Arnold's efforts did succeed in establishing some significant changes to English opera. Although  they still largely used dialogue and song, the music, now for the most part original, held primacy and the use of non singing actors was greatly curtailed. Michael William Balfe was the mainstay of this period but other composers, notably John Barnett, Julius Benedict, Edward Loder, George Alexander Macfarren and William Vincent Wallace, also played a significant part. Many of their operas enjoyed initial success but few managed to hold the stage until the 20th century and even those essentially disappeared within the first two decades.  

After the Royal English Opera went bankrupt in February 1866, there was a gap of nearly 10 years without any major new English opera being staged. However, that did not mean that there was no English opera performed. There was considerable activity but very disjointed with no determined effort to establish a permanent English Opera presence in London as Bunn and Pyne and Harrison had tried in earlier years. As then, most companies rarely lasted very long. Given their normally precarious finances, they kept to a tried and tested diet of continental opera in English together with some popular English operas from earlier years and did not  risk anything new. In this they were more conservative than those in the English Romantic era, who had been able to offer the latest London operas. See the Interregnum page for more details. 

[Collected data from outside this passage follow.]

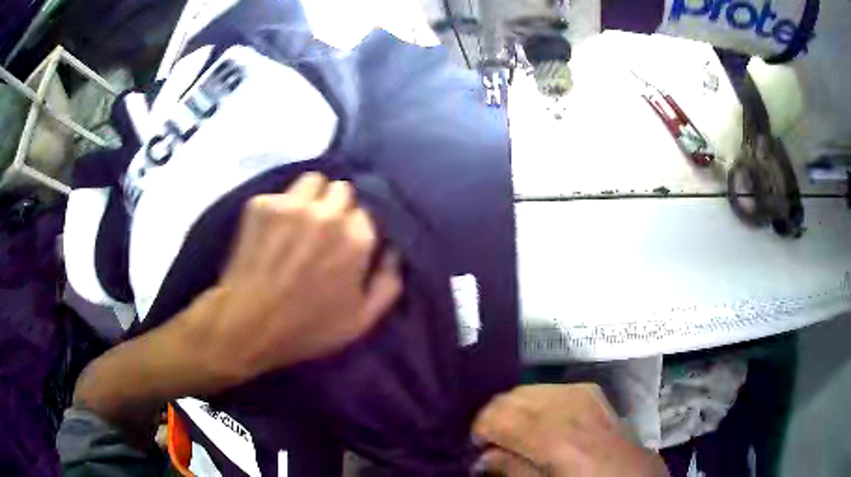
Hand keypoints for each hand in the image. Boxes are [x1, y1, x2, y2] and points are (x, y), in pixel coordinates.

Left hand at [196, 172, 401, 379]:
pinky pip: (281, 193)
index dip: (357, 227)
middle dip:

It was during this interregnum that the Carl Rosa Company was established in 1873. It quickly established itself as the premiere touring company, partly down to Rosa's organisational abilities but also being well funded as a result of Rosa's American tours. This company continued to perform throughout the rest of the century and up to 1960. The bedrock of Rosa's repertoire was the usual continental opera in English together with a few older English operas. However, in 1876, he staged a new English opera, Frederic Cowen's Pauline, and continued to commission occasional new English operas up to his death in 1889. Even so, his repertoire and more particularly that for other companies was decidedly limited and conservative. There were also new English operas staged by others than Rosa, the most notable being Sullivan's Ivanhoe (1891) at D'Oyly Carte's short lived Royal English Opera House and Stanford's Shamus O'Brien (1896) at the Opera Comique in London. Some composers, notably De Lara, Smyth and Stanford, resorted to continental opera houses in order to get their operas performed. As in the earlier era, these English operas sometimes had initial success but ultimately failed to gain a hold in the repertoire. This period of English opera is outlined on the Victorian English Opera website and comprehensively discussed in Paul Rodmell's Opera in the British Isles, 1875-1918, (Aldershot, UK: Ashgate Publishing Ltd., 2013).

One notable feature of this last period was that the operas were heavily influenced by continental opera. Cowen had put down the failure of Pauline to its old fashioned dialogue and song format and after that all serious operas were through composed. The operas were often dramatic and the tragic, as opposed to the unremitting happy endings of English Romantic opera. The English opera model of dialogue and song  did not disappear but became confined to lighter works. This direction was reinforced by the success of opéra bouffe, imported from France, which was much in vogue from the late 1850s with efforts to emulate it in Britain from the early 1860's with a string of short, often comic, operas and operettas. These efforts eventually led to the comic operas of Gilbert and Sullivan, who had their first major success with Trial by Jury in 1875, as well as the myriad variety of musicals, which are still thriving today.